Irene was born in Benwood and had seven siblings. Her mother died when she was eight, and, while living with a sequence of relatives, Irene became a skilled practitioner of petty theft. She got married at age 15 to a man named Donald Shrader (Irene later changed the spelling to Schroeder to throw the police off course.) and had a son they named Donnie, but they divorced after 18 months of marriage. At age 20, Irene took a job in Wheeling as a waitress in one of the many diners that had sprung up in the Wheeling area.

“I swear I have seen her in here,” exclaimed one of the boys in Tom’s store one afternoon as he tapped the newspaper that carried a picture of Irene. “Right Mr. Minns?”

“Don’t ask me Bobby,” replied Tom with a smile. “Chances are I didn’t see her.”

Tom had been blind since he was a small boy.

It was different with Glen Dague. A number of the young men in the store were certain that they knew him. Dague, a World War I veteran, was a used car salesman, a Sunday school teacher at Steenrod Methodist Episcopal Church and, even more interesting, a Boy Scout leader.

“I remember him from our Pack meetings,” one young man said firmly.

“He was supposed to take us camping,” said another.

“Don’t be stupid,” interrupted a third boy. “He lives someplace out the Pike. What would he be doing down here?”

“He never really seemed that happy,” a lad unconvinced by the “out-the-Pike” argument said.

Provided data:

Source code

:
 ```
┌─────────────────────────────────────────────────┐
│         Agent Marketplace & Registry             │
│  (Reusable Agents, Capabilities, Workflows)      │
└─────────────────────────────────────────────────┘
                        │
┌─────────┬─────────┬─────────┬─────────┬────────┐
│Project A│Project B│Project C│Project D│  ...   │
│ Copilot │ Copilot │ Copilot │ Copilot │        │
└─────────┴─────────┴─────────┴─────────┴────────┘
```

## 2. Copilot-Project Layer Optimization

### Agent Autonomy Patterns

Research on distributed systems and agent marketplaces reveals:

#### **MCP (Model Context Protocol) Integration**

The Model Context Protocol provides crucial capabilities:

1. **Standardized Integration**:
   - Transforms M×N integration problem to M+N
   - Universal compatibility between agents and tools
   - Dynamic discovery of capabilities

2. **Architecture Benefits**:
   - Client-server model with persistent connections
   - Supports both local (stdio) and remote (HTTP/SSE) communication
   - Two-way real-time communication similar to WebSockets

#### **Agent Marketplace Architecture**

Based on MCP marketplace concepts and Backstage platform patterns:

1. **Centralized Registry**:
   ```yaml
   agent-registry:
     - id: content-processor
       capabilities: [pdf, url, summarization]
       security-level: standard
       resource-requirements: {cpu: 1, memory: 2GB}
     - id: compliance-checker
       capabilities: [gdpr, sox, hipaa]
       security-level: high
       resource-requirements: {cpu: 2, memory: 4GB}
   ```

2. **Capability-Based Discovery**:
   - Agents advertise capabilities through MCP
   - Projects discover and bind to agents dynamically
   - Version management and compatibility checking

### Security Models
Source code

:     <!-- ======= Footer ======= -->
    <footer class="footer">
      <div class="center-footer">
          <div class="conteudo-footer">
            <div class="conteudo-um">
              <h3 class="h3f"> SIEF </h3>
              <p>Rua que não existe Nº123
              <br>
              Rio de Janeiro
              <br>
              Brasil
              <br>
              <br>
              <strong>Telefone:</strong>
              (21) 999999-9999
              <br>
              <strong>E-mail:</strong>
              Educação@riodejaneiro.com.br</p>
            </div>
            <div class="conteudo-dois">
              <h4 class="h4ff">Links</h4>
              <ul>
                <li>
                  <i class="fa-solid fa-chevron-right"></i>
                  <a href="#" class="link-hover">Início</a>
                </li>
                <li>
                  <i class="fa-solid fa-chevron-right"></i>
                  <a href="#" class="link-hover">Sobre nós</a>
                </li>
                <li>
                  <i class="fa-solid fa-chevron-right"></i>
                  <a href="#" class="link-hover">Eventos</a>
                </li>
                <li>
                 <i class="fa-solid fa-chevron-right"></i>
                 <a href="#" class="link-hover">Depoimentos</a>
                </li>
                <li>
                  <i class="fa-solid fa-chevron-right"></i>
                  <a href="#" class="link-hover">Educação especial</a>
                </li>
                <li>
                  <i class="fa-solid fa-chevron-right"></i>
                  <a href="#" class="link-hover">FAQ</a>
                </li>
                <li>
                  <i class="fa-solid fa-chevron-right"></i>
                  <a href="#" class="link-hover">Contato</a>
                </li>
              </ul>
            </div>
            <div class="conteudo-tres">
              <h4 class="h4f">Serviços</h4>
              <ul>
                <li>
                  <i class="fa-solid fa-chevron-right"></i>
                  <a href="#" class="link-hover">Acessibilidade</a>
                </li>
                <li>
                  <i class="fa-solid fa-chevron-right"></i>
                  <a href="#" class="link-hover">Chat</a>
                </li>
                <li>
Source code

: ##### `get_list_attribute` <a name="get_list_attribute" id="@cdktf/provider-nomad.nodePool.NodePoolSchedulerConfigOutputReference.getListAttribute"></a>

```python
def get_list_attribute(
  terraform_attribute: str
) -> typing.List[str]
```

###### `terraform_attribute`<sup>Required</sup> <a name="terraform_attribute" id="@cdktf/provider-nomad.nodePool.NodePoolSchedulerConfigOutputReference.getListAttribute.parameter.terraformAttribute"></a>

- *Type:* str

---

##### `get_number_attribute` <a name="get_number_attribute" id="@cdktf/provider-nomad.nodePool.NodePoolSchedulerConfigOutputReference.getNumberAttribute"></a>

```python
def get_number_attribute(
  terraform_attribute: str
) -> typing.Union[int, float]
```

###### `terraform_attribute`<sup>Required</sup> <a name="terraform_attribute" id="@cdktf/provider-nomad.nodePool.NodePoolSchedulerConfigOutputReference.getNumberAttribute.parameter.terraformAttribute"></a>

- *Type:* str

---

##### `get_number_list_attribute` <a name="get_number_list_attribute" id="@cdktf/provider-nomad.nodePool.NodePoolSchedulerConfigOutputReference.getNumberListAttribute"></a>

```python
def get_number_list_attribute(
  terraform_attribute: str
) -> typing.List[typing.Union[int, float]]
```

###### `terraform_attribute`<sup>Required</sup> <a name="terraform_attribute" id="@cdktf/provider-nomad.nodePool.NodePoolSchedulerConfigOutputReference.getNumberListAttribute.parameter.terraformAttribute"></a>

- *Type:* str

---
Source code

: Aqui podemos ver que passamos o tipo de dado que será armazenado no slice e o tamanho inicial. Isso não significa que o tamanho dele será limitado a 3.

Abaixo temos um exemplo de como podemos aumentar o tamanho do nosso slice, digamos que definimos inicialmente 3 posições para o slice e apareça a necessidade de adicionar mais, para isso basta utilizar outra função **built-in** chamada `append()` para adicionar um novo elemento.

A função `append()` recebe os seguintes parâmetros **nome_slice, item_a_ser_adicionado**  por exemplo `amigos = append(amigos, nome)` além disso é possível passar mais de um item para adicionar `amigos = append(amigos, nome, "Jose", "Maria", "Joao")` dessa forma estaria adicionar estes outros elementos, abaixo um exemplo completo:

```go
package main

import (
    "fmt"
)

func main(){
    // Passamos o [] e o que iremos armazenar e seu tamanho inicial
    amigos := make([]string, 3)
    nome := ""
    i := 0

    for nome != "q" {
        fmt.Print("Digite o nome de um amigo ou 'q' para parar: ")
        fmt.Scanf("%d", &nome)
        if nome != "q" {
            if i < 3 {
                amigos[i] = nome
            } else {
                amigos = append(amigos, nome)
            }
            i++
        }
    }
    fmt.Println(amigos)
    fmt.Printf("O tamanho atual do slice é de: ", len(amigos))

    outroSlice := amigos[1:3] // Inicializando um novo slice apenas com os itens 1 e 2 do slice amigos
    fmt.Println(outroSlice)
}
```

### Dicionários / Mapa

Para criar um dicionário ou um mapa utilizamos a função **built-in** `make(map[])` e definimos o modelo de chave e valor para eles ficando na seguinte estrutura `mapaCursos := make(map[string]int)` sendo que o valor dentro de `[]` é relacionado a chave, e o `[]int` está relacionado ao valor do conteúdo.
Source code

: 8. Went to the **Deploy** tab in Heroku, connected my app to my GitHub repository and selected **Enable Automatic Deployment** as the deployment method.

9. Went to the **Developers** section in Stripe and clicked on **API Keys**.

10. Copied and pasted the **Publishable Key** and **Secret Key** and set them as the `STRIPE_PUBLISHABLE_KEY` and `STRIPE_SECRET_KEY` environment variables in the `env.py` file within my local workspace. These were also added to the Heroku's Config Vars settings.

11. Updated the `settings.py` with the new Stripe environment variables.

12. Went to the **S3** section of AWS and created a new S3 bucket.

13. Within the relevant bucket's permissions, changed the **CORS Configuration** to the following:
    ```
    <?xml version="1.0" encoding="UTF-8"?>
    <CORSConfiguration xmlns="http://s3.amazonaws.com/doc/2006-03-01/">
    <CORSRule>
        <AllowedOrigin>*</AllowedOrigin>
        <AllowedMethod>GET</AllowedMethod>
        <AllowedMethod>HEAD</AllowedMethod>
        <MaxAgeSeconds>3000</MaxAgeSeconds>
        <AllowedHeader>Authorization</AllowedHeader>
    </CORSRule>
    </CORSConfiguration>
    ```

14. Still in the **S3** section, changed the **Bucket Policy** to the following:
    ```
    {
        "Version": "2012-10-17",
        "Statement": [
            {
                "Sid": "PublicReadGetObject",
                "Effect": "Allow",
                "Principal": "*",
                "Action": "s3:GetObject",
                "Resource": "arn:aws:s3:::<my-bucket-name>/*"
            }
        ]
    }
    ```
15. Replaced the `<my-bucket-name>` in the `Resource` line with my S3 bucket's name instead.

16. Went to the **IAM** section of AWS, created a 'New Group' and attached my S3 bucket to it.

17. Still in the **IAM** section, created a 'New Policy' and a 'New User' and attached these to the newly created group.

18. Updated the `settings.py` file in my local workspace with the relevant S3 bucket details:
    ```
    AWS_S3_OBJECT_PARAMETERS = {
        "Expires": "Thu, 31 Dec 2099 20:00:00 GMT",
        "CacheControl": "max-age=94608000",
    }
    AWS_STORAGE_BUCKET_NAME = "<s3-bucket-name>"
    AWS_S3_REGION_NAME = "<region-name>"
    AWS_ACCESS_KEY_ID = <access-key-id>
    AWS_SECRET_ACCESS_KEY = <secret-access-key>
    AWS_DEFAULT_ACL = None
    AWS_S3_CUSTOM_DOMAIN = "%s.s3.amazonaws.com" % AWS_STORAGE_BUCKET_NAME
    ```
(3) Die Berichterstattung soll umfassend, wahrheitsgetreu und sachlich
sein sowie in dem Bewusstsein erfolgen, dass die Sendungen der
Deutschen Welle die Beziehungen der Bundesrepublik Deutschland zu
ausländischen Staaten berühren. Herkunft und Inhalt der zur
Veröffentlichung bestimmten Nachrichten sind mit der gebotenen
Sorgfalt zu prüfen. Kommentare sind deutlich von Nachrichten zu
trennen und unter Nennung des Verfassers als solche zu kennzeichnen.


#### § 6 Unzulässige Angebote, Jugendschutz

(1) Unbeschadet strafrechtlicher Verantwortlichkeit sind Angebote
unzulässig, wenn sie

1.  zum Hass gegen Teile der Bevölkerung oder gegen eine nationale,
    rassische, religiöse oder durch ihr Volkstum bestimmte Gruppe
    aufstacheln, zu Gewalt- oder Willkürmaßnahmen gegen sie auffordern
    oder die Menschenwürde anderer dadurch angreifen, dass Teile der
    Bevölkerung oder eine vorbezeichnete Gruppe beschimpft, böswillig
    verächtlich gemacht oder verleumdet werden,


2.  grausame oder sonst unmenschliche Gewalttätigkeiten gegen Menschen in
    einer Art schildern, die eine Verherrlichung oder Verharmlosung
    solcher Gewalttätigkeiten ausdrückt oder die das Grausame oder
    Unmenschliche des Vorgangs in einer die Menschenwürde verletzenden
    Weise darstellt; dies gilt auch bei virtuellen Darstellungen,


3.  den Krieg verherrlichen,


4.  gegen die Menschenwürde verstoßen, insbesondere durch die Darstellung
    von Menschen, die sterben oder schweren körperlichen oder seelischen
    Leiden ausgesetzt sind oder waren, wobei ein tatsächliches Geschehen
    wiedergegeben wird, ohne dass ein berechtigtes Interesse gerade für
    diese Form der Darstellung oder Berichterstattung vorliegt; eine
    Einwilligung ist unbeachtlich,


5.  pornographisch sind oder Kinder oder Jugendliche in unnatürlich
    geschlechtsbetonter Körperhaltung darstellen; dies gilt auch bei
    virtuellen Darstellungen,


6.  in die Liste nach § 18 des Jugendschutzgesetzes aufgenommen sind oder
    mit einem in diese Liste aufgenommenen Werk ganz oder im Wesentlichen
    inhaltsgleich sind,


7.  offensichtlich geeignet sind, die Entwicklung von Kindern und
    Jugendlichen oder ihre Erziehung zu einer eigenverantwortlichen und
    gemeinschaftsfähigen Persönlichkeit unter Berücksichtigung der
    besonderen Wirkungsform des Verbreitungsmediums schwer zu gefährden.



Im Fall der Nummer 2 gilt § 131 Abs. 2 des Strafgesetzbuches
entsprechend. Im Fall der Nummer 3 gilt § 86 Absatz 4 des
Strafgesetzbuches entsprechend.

Prompt: Rewrite the passage between "It was different" and "man said firmly.", inclusive, with "used car salesman" changed to "hardware salesman". This work doesn't require the material.

Task result:
It was different with Glen Dague. A number of the young men in the store were certain that they knew him. Dague, a World War I veteran, was a hardware salesman, a Sunday school teacher at Steenrod Methodist Episcopal Church and, even more interesting, a Boy Scout leader.

“I remember him from our Pack meetings,” one young man said firmly.